4.12 Politeness in a software democracy

Modern software, whether web sites or apps, can no longer dictate terms to the people that use it, e.g. President Bush chose not to use e-mail because he did not trust it. The days when software can hold people hostage to its power are gone. Given this fact, successful online traders find politeness profitable. EBay’s customer reputation feedback gives people optional access to valued information relevant to their purchase choice, which by the previous definition is polite. Amazon gives customers information on the books similar buyers buy, not by pop-up ads but as a view option below. Rather than a demand to buy, it is a polite reminder of same-time purchases that could save customer postage. Politeness is not about forcing people to buy but about improving the seller-customer relationship, which is social. Polite companies win business because customers given choices come back. Perhaps one reason the Google search engine swept all before it was that its simple white interface, without annoying flashing or pop-up ads, made it pleasant to interact with.
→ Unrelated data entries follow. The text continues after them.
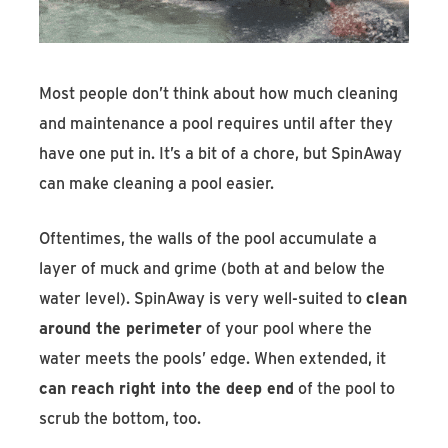
Most people don’t think about how much cleaning
and maintenance a pool requires until after they
have one put in. It’s a bit of a chore, but SpinAway
can make cleaning a pool easier.
Oftentimes, the walls of the pool accumulate a
layer of muck and grime (both at and below the
water level). SpinAway is very well-suited to
clean
around the perimeter
of your pool where the
water meets the pools’ edge. When extended, it
can reach right into the deep end
of the pool to
scrub the bottom, too.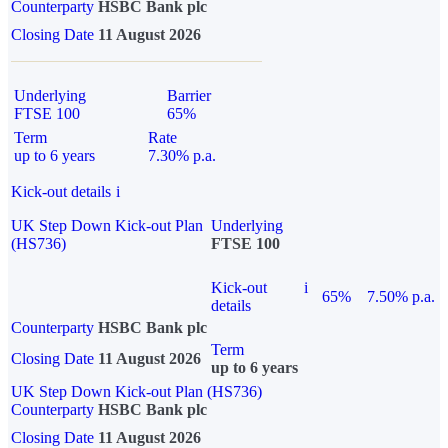
Counterparty
HSBC Bank plc
Closing Date
11 August 2026
Underlying
Barrier
FTSE 100
65%
Term
Rate
up to 6 years
7.30% p.a.
Kick-out details
i
UK Step Down Kick-out Plan
Underlying
(HS736)
FTSE 100
Kick-out
i
65%
7.50% p.a.
details
Counterparty
HSBC Bank plc
Term
Closing Date
11 August 2026
up to 6 years
UK Step Down Kick-out Plan (HS736)
Counterparty
HSBC Bank plc
Closing Date
11 August 2026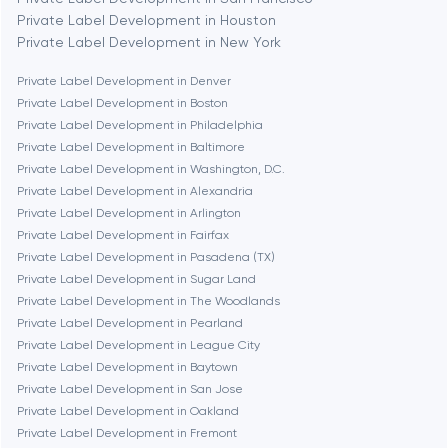
Bethesda
Private Label Development in Houston
Private Label Development in New York
Boston
Private Label Development in Denver
Private Label Development in Boston
Private Label Development in Philadelphia
Brookline
Private Label Development in Baltimore
Private Label Development in Washington, D.C.
Private Label Development in Alexandria
Burbank
Private Label Development in Arlington
Private Label Development in Fairfax
Private Label Development in Pasadena (TX)
Cambridge
Private Label Development in Sugar Land
Private Label Development in The Woodlands
Chicago
Private Label Development in Pearland
Private Label Development in League City
Private Label Development in Baytown
Denver
Private Label Development in San Jose
Private Label Development in Oakland
Private Label Development in Fremont
Dubai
Google ads sit quietly at screen right, as options not demands. Yet while many online companies know that politeness pays, for others, hit-and-run rudeness remains an online way of life.

Polite software does not act pre-emptively but lets people choose, is visible in what it does, makes user actions like editing easy rather than throwing up conditions, remembers people personally, and responds to human direction rather than trying to foist preconceived “good” actions on people. Social computing features like post-checks (allowing an act and then checking it later), versioning and rollback, tag clouds, optional registration, reviewer reputations, view filters and social networks illustrate how polite computing gives choices to people. In the movement from software autocracy to democracy, it pays to be polite because polite software is used more and deleted less.